Ana Paula Renault se recusou a usar um vestido fornecido pela produção do BBB 26 durante a festa de sexta-feira, dia 13. O traje faria parte do show temático para Ana Castela, mas a jornalista preferiu não aparecer com o modelito, chamando-o de “trapo”. A decisão levou a discussão a ganhar as redes.
A repercussão ganhou espaço na web nos dias seguintes. Influenciadoras, entre elas Lelê Burnier e Ana Egreja, lançaram iniciativas para “reutilizar” a peça, apresentando várias formas de uso compatíveis com o estilo da festa. O vestido é da marca Animale e tem preço de cerca de R$ 1.998.
Contexto e posicionamento da produção
A manchete da situação envolve a orientação da produção do programa, que, segundo o que foi divulgado, não permitiria deixar de usar o figurino de festa. A jornalista do BBB 26 afirmou manter a posição de não vestir o traje, destacando questões de autoestima e conforto. O Big Boss reforçou que o uso do figurino é obrigatório.
Versão da marca e esclarecimentos
A Animale informou que não enviou o look para Ana Paula Renault e que os figurinos exibidos no programa são de responsabilidade da produção. A marca enfatizou a multiplicidade de estilos e a importância da expressão individual, sem entrar em detalhes sobre o contrato da participante.

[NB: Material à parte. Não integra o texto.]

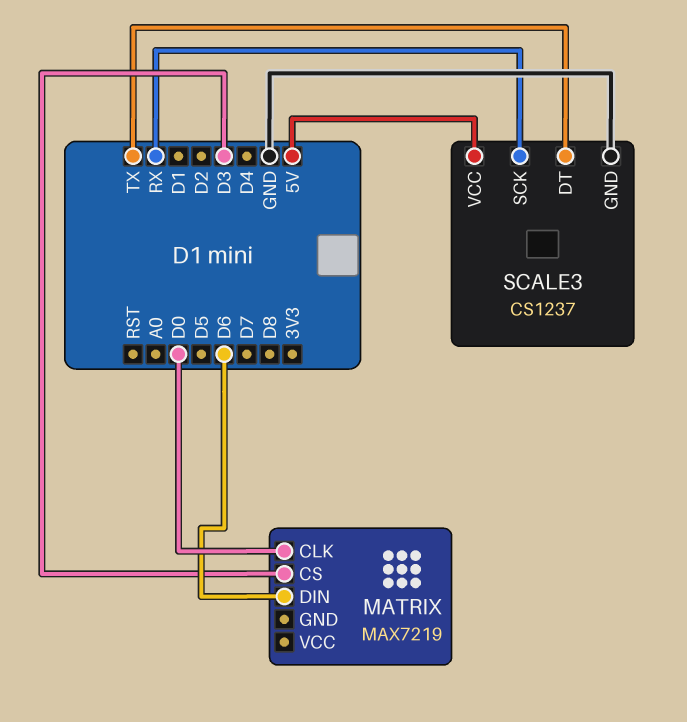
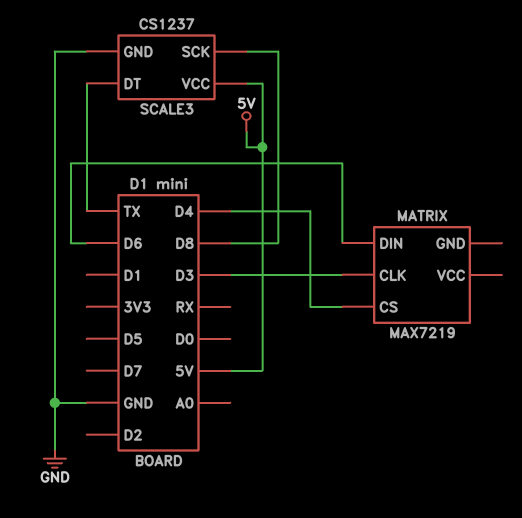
MATRIX pin CLK: D0 -> D3
MATRIX pin CS: D3 -> D4
SCALE3 pin SCK: RX -> D8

Repercussão nas redes e desdobramentos
Diversas postagens mostraram alternativas de uso do vestido rejeitado, com vídeos e imagens de Lelê Burnier e Ana Egreja. Em notas oficiais, a equipe da plataforma destacou a autonomia das criadoras de conteúdo em explorar diferentes formas de vestir a peça, dentro do que é permitido pela produção.